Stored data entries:
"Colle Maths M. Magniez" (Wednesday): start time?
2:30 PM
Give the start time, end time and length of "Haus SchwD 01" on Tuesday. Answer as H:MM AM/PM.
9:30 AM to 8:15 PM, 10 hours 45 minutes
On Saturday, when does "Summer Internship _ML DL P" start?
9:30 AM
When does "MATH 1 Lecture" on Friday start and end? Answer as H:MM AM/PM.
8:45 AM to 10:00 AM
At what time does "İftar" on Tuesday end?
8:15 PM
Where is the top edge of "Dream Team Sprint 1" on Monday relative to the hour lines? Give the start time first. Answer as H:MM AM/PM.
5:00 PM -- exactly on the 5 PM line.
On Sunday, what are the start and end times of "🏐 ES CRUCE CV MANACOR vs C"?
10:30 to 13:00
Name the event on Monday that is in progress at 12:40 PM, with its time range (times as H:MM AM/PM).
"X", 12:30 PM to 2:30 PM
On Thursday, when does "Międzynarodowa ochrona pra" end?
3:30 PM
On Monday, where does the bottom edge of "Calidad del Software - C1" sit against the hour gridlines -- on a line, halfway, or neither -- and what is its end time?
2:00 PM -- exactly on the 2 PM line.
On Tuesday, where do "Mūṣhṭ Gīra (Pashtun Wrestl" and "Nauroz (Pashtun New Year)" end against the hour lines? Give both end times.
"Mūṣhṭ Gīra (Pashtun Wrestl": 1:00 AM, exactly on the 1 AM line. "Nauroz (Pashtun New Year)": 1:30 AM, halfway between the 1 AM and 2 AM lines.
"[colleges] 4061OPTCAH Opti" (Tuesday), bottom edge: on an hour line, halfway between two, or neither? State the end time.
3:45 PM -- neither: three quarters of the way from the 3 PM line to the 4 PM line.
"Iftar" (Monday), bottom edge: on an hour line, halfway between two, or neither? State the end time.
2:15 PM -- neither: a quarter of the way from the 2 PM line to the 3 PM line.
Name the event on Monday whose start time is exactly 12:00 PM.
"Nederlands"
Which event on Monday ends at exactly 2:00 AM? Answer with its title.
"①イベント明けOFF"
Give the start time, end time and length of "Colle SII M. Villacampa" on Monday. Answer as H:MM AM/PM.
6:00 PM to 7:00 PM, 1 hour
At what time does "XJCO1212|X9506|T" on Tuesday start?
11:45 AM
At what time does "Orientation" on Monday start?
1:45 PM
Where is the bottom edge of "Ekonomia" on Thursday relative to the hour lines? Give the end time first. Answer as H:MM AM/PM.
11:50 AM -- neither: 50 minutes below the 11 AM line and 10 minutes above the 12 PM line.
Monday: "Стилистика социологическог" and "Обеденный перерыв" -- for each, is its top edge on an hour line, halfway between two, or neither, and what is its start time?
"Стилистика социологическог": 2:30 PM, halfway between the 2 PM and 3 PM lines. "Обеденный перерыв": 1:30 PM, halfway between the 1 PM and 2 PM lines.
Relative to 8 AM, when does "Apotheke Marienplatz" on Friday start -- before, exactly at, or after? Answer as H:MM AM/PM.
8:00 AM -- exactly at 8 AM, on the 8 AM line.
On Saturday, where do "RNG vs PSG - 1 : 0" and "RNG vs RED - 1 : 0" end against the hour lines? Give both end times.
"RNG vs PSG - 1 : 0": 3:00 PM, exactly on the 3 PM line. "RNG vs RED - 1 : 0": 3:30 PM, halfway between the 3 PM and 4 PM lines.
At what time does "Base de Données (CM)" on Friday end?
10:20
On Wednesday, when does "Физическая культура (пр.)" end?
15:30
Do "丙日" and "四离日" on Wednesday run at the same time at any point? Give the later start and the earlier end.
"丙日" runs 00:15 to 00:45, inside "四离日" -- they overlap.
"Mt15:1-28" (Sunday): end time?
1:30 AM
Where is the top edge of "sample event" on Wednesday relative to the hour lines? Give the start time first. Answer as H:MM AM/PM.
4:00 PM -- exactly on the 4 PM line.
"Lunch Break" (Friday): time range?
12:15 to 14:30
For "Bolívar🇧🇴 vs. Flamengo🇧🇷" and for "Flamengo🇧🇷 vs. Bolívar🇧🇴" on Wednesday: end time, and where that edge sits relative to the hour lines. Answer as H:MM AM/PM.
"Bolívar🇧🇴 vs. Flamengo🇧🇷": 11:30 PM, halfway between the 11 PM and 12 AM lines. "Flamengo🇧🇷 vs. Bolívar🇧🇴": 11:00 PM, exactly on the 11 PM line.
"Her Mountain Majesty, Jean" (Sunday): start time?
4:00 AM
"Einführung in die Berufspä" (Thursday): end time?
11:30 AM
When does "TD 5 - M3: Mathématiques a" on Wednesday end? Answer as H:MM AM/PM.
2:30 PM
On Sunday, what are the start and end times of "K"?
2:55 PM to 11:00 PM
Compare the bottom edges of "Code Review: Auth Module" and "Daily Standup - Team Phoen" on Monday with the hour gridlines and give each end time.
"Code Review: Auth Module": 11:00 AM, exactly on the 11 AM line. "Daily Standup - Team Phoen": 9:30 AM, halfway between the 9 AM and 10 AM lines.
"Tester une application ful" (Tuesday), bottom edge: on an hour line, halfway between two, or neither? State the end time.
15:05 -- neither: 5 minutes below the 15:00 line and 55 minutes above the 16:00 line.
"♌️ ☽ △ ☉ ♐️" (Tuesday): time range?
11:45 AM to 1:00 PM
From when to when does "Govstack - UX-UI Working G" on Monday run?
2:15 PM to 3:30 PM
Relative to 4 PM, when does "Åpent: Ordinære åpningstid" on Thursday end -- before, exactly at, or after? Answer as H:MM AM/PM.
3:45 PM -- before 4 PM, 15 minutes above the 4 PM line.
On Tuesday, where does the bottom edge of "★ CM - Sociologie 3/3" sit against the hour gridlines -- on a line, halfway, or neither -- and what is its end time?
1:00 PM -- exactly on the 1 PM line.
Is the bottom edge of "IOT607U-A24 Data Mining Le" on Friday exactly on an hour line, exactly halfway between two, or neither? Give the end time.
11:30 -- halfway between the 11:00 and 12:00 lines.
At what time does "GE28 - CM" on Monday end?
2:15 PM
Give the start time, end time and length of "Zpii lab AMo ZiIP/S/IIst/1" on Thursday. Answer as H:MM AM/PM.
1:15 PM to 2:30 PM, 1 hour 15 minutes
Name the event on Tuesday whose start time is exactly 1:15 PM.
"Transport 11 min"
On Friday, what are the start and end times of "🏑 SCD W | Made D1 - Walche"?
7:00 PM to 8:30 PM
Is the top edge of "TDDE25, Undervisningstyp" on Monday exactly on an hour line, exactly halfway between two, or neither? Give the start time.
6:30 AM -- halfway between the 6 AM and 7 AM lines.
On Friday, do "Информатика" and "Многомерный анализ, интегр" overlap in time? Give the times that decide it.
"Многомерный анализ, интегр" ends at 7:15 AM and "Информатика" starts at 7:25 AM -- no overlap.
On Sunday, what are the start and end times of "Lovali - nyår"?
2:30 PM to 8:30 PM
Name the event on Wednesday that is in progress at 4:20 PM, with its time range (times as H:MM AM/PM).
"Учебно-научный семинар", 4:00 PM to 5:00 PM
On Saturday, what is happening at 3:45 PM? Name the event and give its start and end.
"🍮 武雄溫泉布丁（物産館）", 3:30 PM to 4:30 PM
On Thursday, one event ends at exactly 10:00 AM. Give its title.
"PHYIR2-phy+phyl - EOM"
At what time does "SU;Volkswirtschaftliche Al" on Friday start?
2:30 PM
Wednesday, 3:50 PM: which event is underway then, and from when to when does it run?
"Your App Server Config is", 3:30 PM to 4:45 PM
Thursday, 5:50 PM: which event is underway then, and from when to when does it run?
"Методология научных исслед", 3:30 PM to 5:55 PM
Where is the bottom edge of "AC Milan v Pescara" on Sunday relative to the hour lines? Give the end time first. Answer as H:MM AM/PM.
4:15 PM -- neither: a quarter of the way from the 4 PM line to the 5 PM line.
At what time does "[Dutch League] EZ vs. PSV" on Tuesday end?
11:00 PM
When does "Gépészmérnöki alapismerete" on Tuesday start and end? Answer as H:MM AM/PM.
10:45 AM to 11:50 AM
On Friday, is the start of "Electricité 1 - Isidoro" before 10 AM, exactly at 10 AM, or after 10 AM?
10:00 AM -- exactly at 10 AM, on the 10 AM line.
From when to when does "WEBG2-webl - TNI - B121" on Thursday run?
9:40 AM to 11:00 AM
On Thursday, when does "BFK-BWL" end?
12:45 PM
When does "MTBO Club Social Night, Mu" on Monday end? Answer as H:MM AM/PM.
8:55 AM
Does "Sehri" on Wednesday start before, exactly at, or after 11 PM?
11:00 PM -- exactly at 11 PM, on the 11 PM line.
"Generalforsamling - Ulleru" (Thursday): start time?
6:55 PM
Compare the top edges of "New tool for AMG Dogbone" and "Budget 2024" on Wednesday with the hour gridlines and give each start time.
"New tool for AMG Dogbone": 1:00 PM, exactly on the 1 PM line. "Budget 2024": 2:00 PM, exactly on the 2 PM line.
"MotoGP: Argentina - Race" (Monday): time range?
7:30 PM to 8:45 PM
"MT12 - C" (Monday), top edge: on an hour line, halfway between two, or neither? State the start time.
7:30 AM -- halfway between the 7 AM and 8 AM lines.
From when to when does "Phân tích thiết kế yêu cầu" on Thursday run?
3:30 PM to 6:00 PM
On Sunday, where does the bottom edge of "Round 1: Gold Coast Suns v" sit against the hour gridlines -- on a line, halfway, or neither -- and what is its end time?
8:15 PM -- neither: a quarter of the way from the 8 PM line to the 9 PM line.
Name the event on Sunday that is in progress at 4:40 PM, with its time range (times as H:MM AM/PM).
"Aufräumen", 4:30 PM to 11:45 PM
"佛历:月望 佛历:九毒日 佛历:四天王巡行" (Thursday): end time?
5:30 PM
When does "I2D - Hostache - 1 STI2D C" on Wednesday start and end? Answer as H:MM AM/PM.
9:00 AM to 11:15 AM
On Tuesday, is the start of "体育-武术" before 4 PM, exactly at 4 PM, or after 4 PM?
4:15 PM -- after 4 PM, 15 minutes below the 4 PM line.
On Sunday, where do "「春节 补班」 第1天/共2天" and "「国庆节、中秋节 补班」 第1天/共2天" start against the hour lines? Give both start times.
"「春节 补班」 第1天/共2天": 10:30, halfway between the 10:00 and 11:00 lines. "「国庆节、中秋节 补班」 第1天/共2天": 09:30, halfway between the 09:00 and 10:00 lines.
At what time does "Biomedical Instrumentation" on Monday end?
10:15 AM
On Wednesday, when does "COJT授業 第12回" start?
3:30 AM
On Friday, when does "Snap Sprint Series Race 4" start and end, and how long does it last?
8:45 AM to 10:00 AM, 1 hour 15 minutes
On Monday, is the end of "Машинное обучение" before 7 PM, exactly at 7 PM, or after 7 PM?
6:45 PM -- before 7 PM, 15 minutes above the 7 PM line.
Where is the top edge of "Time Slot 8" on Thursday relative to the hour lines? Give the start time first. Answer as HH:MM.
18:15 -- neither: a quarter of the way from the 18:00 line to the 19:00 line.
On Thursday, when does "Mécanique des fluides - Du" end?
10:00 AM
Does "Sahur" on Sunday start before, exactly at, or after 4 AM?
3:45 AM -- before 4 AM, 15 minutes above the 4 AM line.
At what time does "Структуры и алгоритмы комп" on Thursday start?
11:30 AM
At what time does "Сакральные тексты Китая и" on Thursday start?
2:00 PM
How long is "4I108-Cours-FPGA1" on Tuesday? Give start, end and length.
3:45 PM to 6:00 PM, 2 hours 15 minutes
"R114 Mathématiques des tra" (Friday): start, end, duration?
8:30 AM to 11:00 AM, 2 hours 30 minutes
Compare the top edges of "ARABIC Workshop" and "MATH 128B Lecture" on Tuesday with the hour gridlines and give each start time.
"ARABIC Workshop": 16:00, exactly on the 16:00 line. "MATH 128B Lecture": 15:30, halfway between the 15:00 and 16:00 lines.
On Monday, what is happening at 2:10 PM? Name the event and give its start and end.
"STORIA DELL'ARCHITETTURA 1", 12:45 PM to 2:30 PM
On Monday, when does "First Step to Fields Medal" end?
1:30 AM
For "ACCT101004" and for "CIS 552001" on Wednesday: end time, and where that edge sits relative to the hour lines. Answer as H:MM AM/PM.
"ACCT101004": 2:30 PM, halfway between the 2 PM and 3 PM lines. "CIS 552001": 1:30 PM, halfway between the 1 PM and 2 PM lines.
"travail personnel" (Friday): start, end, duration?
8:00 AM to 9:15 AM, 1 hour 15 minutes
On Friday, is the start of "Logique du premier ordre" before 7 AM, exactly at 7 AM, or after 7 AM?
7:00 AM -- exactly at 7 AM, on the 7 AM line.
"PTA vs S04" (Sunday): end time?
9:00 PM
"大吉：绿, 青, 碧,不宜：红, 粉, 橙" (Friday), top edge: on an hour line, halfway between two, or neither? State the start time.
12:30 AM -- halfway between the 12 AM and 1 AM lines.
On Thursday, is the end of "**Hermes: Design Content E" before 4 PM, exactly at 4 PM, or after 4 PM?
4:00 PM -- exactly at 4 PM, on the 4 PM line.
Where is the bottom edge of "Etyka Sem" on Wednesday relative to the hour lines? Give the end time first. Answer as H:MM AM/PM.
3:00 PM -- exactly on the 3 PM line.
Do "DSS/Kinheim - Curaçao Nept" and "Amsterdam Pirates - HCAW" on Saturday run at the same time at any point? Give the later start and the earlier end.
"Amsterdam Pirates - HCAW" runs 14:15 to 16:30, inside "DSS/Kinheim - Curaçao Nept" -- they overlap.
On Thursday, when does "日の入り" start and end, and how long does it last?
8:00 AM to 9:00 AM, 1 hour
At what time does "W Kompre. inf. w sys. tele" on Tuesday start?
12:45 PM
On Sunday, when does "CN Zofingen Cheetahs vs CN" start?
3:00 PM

* [THE TASK]: In the entries between the line holding "after 10 AM?" and the line holding "PM, exactly on the 2 PM line.", inclusive, swap "Thursday" for "Friday" and write those lines out again with nothing else changed.

* [OUTPUT OF THE TASK]:
On Friday, is the start of "Electricité 1 - Isidoro" before 10 AM, exactly at 10 AM, or after 10 AM?
10:00 AM -- exactly at 10 AM, on the 10 AM line.
From when to when does "WEBG2-webl - TNI - B121" on Friday run?
9:40 AM to 11:00 AM
On Friday, when does "BFK-BWL" end?
12:45 PM
When does "MTBO Club Social Night, Mu" on Monday end? Answer as H:MM AM/PM.
8:55 AM
Does "Sehri" on Wednesday start before, exactly at, or after 11 PM?
11:00 PM -- exactly at 11 PM, on the 11 PM line.
"Generalforsamling - Ulleru" (Friday): start time?
6:55 PM
Compare the top edges of "New tool for AMG Dogbone" and "Budget 2024" on Wednesday with the hour gridlines and give each start time.
"New tool for AMG Dogbone": 1:00 PM, exactly on the 1 PM line. "Budget 2024": 2:00 PM, exactly on the 2 PM line.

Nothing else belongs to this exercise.